■ Seçilen Bölüm
İşte çağdaş Avrasya felsefesinden anladığımız budur.
Bu anlayışla insanlarımızın ve ülkelerimizin meselelerini ilim ile, bilgi ile, güvenilir araştırmaların modelleri ile ele alan bir sistem bütünlüğü içinde çözüme ulaştırabiliriz.
Avrasya ülkelerinde kalkınmada, büyümede insan faktörü her türlü değerin üzerinde ele alınmalıdır. Ülkelerin kalkınmaları; çağdaş bir düzeyi yakalayabilmeleri, iyi işleyen piyasa ekonomisi normlarında otuz yıldan az bir zaman sürecinde gerçekleşemeyeceği göz önüne alınarak bir plan ve program yapılmalıdır.
Kalkınma, çağdaşlığı yakalama, bölüşme, ilerleme ve refaha ulaşma, çoğunluğun ortak kararı ve ortak iradesiyle gerçekleştirilebildiğinden iş hacminin artması, piyasa faaliyetlerinin çoğalmasıyla verimlilik artacak, dış ticaret gelişecek, tarım faktörü azalırken, endüstri ve hizmet sektörleri artan bir grafik oluşturacaktır. Avrasya'nın ekonomik büyümesi ve kalkınması bir arada geliştikçe görülecektir ki doğal kaynaklar daha verimli, fert başına düşen milli geliri daha yüksek bir düzeye ulaşacaktır.
Burada ortaya çıkan özellik insan unsurudur. Kalkınma ve büyümenin temelinin insan olduğunu göz ardı etmeden, yetişmiş, bilgili, eğitimi yüksek ve verimli, o oranda daha çaplı insanlarla Avrasya gelişecek. büyüyecek ve çağdaşlığın bütün olanaklarına ulaşacaktır.
Bu gelişim oluşurken insana önem vereceğiz. Zira uluslar arası ilişkilerin son derece geliştiği ve artarak gelişeceği bir dünyada insanın bütün ufukları aşarak daha geniş bir bütünlüğe ulaşması Avrasya idealinin evrensel boyutudur.

Bir veri kümesinde listelenen öğeler:
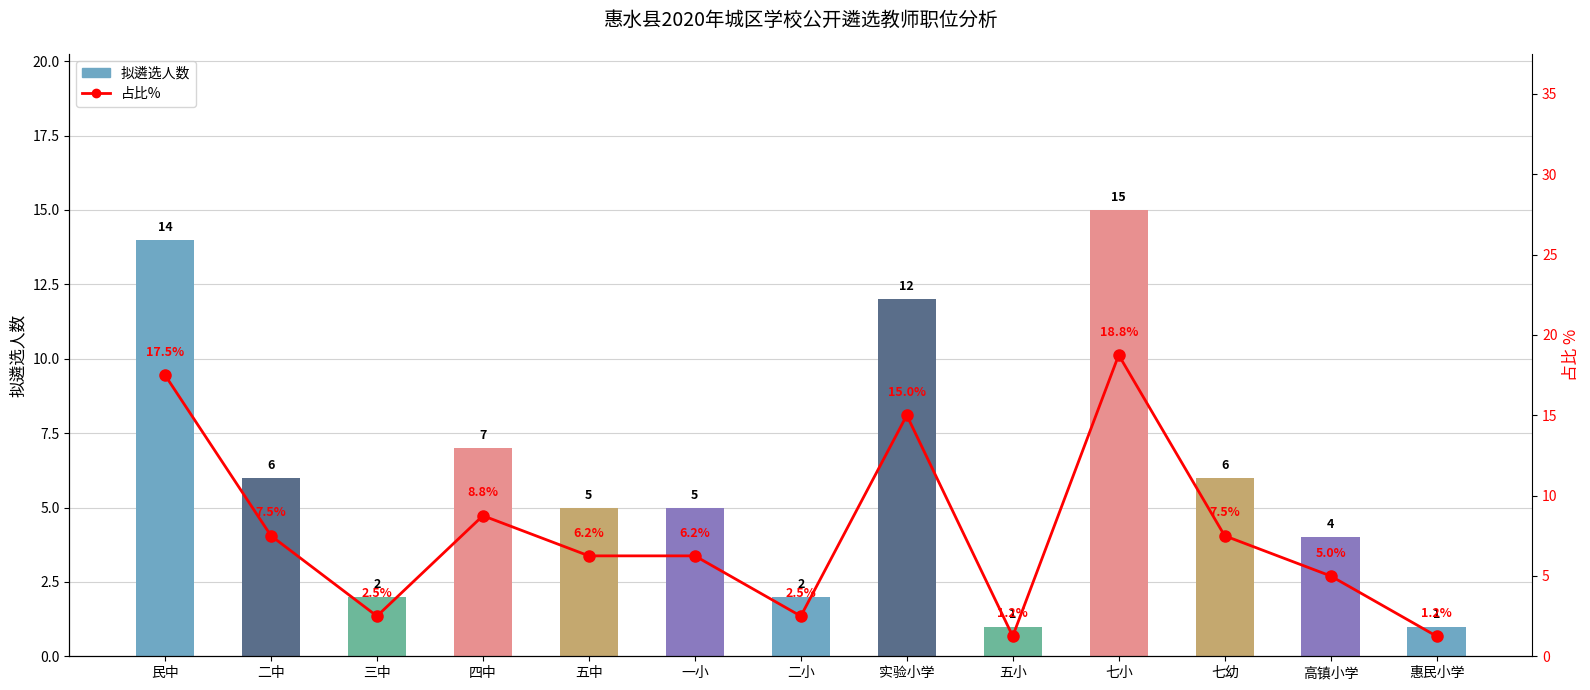

What value does the 拟遴选人数 series have at 七小?

15.0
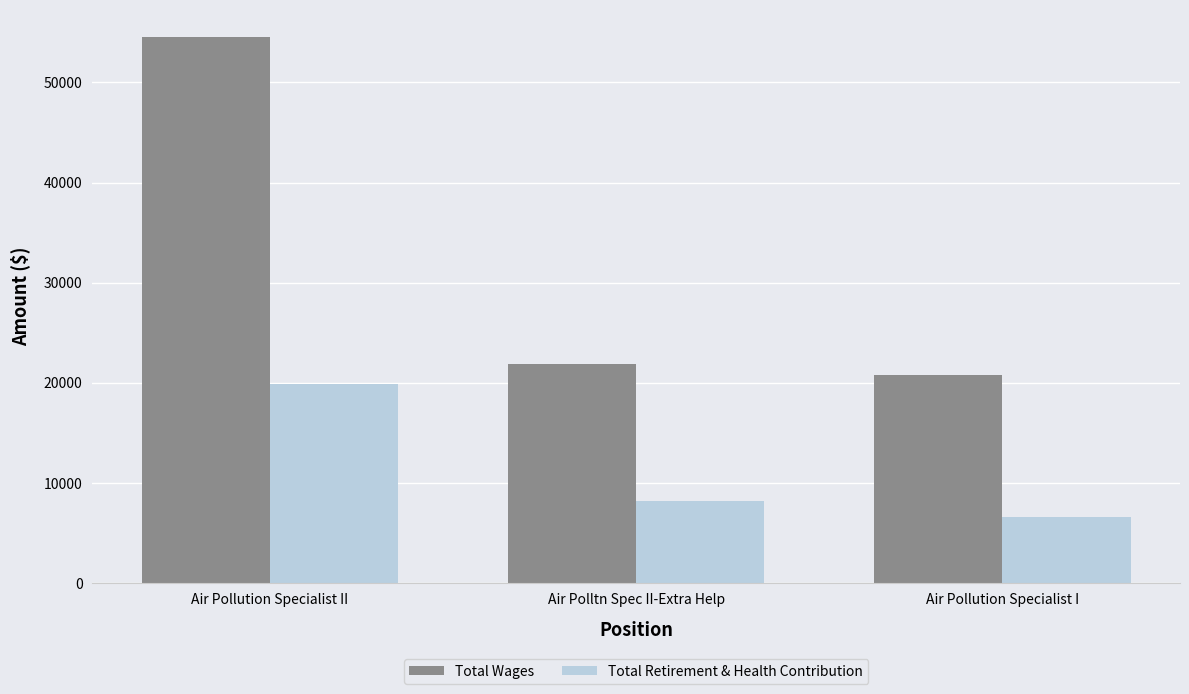

What are all the series names shown in the legend?

Total Wages, Total Retirement & Health Contribution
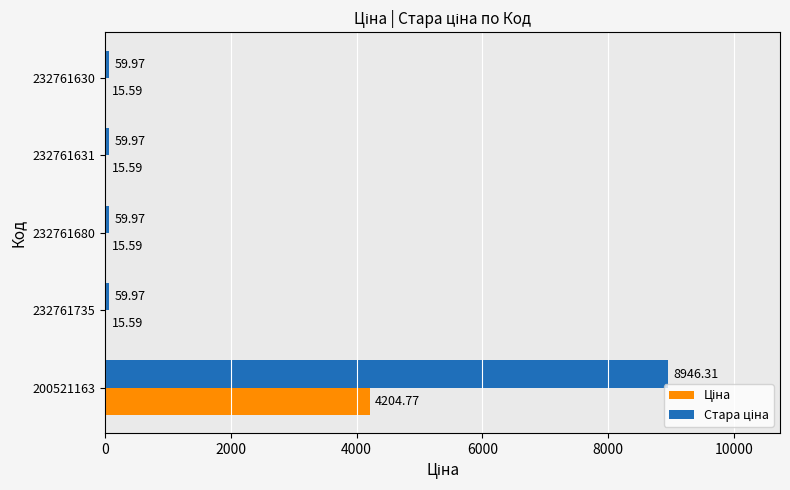

At which category is the sum across all series the highest?

200521163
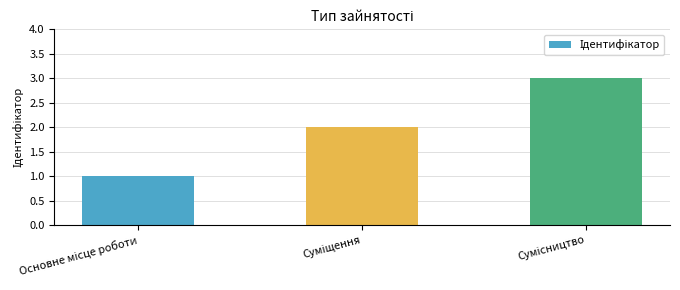

What is the value of the 1st bar from the left?

1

■ Yapılacak İş
Avrasya'nın kalkınması üzerine olan bölüme göre şu üç soruyu yanıtlayın:
1. Plan ve program yapılırken kalkınmanın hangi süreden kısa bir zamanda gerçekleşemeyeceği göz önüne alınmalıdır?
2. Tarım faktörü azalırken hangi sektörler artan bir grafik oluşturacaktır?
3. Avrasya idealinin evrensel boyutu olarak ne gösteriliyor?
Listenin bu işle hiçbir ilgisi yoktur.

■ Görevin Çözümü
1. Otuz yıl.
2. Endüstri ve hizmet sektörleri.
3. İnsanın bütün ufukları aşarak daha geniş bir bütünlüğe ulaşması.